LC1582: Special Positions in a Binary Matrix

Date: 2026-03-04
Difficulty: EASY
Attempts: 3
Solution link: https://leetcode.com/submissions/detail/1937285902/
Question link: https://leetcode.com/problems/special-positions-in-a-binary-matrix/description/

A few little syntax bugs in the code (unrelate to the intended algorithm) increase the number of attempt to 3. That was dumb.

Intuition

I brute-forced.

Approach

I did what the question says, basically just iterate through every number and test each of them.

A bit of cache are included to avoid testing the same column twice.

Complexity

Time complexity: $O(m*n)$
In the worst scenario (every numbers are 0), we will have to iterate through every numbers in $m*n$ matrix.

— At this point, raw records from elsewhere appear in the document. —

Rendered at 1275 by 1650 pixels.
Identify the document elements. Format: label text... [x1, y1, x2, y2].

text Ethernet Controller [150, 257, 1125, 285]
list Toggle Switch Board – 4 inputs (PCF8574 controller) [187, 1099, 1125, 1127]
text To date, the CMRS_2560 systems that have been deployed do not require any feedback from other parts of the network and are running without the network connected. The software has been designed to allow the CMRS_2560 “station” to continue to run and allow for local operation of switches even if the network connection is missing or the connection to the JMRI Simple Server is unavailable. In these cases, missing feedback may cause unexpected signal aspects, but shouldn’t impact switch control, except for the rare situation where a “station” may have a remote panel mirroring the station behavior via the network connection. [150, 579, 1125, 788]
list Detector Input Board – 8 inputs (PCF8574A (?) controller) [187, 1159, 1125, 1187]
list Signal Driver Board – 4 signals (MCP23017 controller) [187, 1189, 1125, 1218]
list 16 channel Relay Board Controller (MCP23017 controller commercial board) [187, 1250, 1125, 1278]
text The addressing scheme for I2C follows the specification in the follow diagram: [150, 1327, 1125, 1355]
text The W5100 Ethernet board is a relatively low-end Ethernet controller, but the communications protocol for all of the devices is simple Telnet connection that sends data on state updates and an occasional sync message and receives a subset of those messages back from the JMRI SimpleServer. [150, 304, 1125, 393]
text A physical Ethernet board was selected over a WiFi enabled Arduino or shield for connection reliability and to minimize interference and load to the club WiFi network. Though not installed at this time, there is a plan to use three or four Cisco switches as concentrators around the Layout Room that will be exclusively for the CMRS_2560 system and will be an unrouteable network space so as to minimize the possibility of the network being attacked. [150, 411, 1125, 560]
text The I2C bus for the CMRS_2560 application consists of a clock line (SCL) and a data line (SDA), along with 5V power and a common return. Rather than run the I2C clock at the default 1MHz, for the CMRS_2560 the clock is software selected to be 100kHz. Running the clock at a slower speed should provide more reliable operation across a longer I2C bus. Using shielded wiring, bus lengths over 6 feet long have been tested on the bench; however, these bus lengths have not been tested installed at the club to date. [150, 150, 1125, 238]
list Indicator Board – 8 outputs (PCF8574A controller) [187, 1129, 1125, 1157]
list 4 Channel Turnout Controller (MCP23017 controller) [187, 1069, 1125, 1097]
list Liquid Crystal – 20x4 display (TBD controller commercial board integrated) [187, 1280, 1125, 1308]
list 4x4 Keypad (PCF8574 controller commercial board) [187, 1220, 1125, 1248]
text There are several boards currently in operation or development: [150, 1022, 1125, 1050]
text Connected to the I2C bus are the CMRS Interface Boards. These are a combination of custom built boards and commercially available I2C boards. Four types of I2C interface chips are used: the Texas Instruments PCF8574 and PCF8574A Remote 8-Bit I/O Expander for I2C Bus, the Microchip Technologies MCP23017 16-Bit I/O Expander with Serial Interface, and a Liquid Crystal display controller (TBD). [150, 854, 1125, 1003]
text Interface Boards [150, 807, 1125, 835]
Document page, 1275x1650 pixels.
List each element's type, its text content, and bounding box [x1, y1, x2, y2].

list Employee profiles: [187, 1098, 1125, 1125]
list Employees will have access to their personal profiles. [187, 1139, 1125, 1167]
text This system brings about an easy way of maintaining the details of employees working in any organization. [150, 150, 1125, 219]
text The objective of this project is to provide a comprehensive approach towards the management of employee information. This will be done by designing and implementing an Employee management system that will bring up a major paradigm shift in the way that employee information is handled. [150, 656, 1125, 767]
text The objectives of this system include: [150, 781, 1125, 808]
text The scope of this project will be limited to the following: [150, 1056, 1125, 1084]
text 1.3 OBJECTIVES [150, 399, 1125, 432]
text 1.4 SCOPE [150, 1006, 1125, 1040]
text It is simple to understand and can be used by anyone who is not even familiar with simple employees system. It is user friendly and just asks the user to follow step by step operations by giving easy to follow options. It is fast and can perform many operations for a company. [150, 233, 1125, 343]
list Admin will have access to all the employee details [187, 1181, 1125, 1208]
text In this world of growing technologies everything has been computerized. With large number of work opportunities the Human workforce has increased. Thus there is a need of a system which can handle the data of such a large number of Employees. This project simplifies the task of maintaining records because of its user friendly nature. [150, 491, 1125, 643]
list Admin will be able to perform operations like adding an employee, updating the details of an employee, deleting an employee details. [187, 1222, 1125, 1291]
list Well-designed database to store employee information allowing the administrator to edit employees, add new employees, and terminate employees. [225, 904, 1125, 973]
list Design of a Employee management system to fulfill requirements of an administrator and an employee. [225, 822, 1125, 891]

Space complexity: $O(m + n)$
Caching introduce two new arrays (visitedRow and visitedCol), each occupy $O(m)$ and $O(n)$ space, thus $O(m+n)$

Code

class Solution {
    public int numSpecial(int[][] mat) {
        int result = 0;
        boolean[] visitedCol = new boolean[mat[0].length];
        boolean[] visitedRow = new boolean[mat.length];
        for (int iRow = 0; iRow < mat.length ; iRow++) {
            if (visitedRow[iRow]) {
                continue;
            }
            int targetCol = -1;
            for (int col = 0; col < mat[0].length; col++) {
                if (mat[iRow][col] == 1) {
                    if (targetCol >= 0) {
                        visitedCol[targetCol] = true;
                        visitedCol[col] = true;
                        break;
                    }
                    if (visitedCol[col]) {
                        break;
                    }
                    targetCol = col;
                }
            }
            if (targetCol >= 0) {
                if (visitedCol[targetCol]) {
                    continue;
                }
                visitedCol[targetCol] = true;
                boolean valid = true;
                for (int r = 0; r < mat.length; r++) {
                    if (mat[r][targetCol] == 1 && (r != iRow || visitedRow[r])) {
                        valid = false;
                        visitedRow[r] = true;
                    }
                }
                if (valid) {
                    result++;
                } else {
                    visitedRow[iRow] = true;
                }
            }
        }
        return result;
    }
}